Tal vez sea hilar demasiado fino, pero el ascenso del PRO en la Ciudad de Buenos Aires sólo es comprensible en el marco de este fracaso de este proyecto fundacional de la CABA. Hoy tal vez no resulta fácil recordarlo, pero las primeras campañas de Mauricio Macri estaban marcadas por una cierta humildad retórica: hablaba a los “vecinos” y prometía concentrarse en la pura gestión y gobernar sin ideología. (“No hay derechas ni izquierdas, sólo hay problemas de la gente que hay que resolver”, repetía Macri.) Y esta (aparente) humildad retórica del PRO se continúa hasta hoy y es, tal vez, una de las claves de su éxito: el PRO no ha avanzado en grandes reformas institucionales y ha elegido concentrarse en temas que le dan un aura de gestión, como el transporte.

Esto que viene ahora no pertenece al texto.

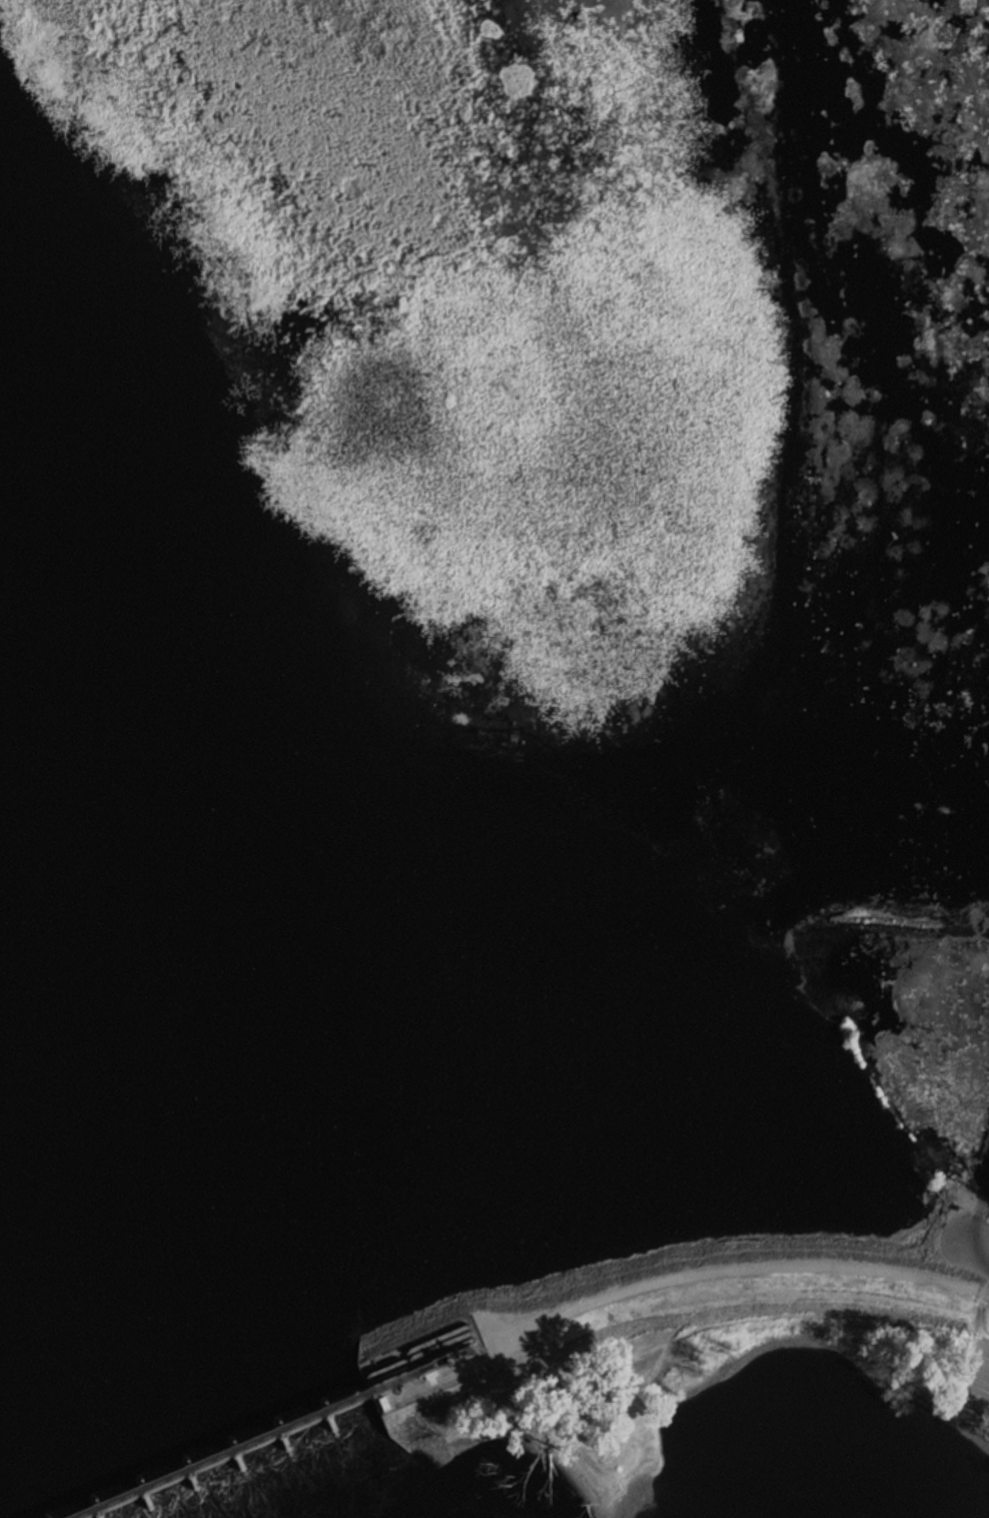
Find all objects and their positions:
road: (971, 1239)
road: (672, 1281)
road: (984, 1295)
park: (704, 1336)
road: (986, 1371)
dam: (256, 1446)
dam: (44, 1516)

En suma, y para pensar caminos políticos porteños de aquí en adelante, la enseñanza sería: evitar el exceso retórico rimbombante. La Ciudad de Buenos Aires no es ni debe ser el faro de racionalidad política alumbrando a un país feudal, ni un laboratorio de experimentos institucionales. Deberá ser una ciudad integrada, vivible, y justa. Con eso ya será más que suficiente.